▸ **SUPPLIED DATA**:
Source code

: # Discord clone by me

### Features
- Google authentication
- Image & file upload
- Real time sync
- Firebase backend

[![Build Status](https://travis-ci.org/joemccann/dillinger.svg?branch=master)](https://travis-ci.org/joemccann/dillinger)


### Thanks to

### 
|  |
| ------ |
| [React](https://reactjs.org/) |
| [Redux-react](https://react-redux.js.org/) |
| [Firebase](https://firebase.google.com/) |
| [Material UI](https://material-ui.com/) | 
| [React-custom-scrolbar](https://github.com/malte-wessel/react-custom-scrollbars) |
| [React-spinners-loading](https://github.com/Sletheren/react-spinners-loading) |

▸ **INSTRUCTIONS FOR THE TASK**: What is needed is an exact, complete copy of the entries above.

▸ **REPLY**:
Source code

: # Discord clone by me

### Features
- Google authentication
- Image & file upload
- Real time sync
- Firebase backend

[![Build Status](https://travis-ci.org/joemccann/dillinger.svg?branch=master)](https://travis-ci.org/joemccann/dillinger)


### Thanks to

### 
|  |
| ------ |
| [React](https://reactjs.org/) |
| [Redux-react](https://react-redux.js.org/) |
| [Firebase](https://firebase.google.com/) |
| [Material UI](https://material-ui.com/) | 
| [React-custom-scrolbar](https://github.com/malte-wessel/react-custom-scrollbars) |
| [React-spinners-loading](https://github.com/Sletheren/react-spinners-loading) |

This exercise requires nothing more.